Description of problem: We patched our OpenShift Dedicated clusters for StackGuard. Since this was a kernel + glibc update, all nodes and masters were rebooted in series. All services should have remained available during the reboots, however after the reboots it appears custom rolebindings are missing. Version-Release number of selected component (if applicable): 3.4.1.18-1.git.0.0f9d380.el7 How reproducible: two clusters so far Steps to Reproduce: 1. Apply RHSA-2017:1481, RHSA-2017:1484; reboot all hosts in series 2. Create application from template Actual results: esb-template-nodejs Service Warning CreatingLoadBalancerFailed {service-controller } Error creating load balancer (will retry): Failed to create load balancer for service esb-templates-sit/esb-template-nodejs: error describing subnets: error listing AWS subnets: UnauthorizedOperation: You are not authorized to perform this operation. Expected results: Operations that worked prior to reboot should continue to work. Additional info:
The openshift apiserver does not modify rolebindings as part of startup if any such resources already exist. If the cluster is large enough, you may be waiting for the authorization cache to re-prime. Could you check to see if the rolebinding in question (and its role) still exists?
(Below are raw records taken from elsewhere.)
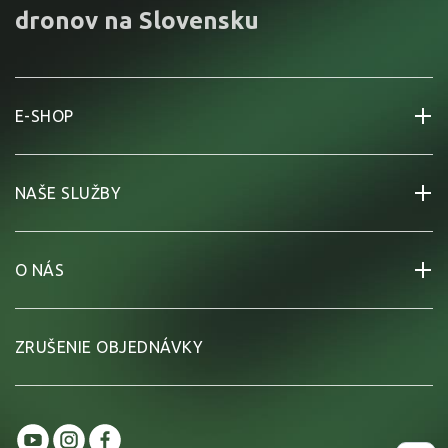
dronov na Slovensku
E-SHOP
NAŠE SLUŽBY
O NÁS
ZRUŠENIE OBJEDNÁVKY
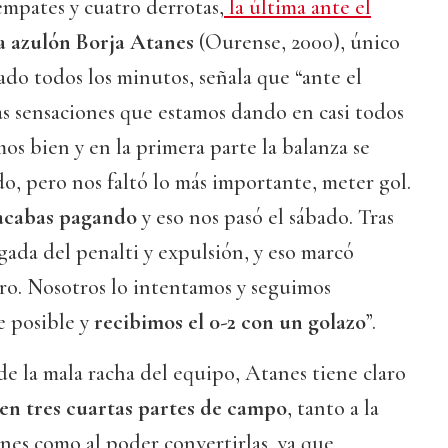
empates y cuatro derrotas,
la última ante el
 azulón Borja Atanes
(Ourense, 2000), único
do todos los minutos, señala que “ante el
as sensaciones que estamos dando en casi todos
os bien y en la primera parte la balanza se
o, pero nos faltó lo más importante, meter gol.
acabas pagando
y eso nos pasó el sábado. Tras
ugada del penalti y expulsión, y eso marcó
ro. Nosotros lo intentamos y seguimos
 posible y
recibimos el 0-2 con un golazo
”.
 de la mala racha del equipo, Atanes tiene claro
o en tres cuartas partes de campo
, tanto a la
nes como al poder convertirlas, ya que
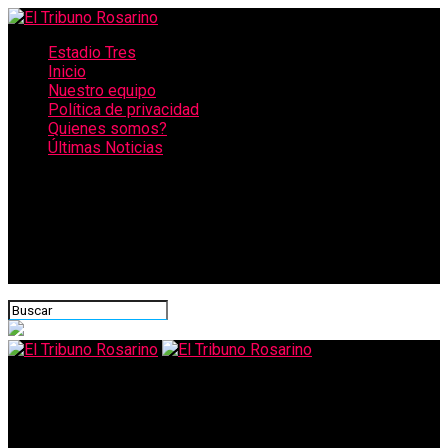
Estadio Tres
Inicio
Nuestro equipo
Política de privacidad
Quienes somos?
Últimas Noticias
CONECTATE CON NOSOTROS
El Tribuno Rosarino
Alerta metereológica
Can you provide the commands used to create the custom bindings, and the following info about them: 1. were they rolebindings or clusterrolebindings? if rolebindings, in what namespace and to what role? 2. what command/manifest was used to create the binding? 3. can you provide the output of the following from the current cluster: oc get clusterpolicy/default -o yaml oc get clusterpolicybinding/:default -o yaml and if the missing binding was a rolebinding: oc get policy/default -o yaml -n <binding-namespace> oc get policybinding/:default -o yaml -n <binding-namespace> are there any role-related commands run as part of a shutdown or bring-up script?
At this point we have been unable to reproduce the problem and do not have adequate data to make further progress. I apologize but am closing this bug as UNSUFFICIENT_DATA since we will be unable to resolve the issue.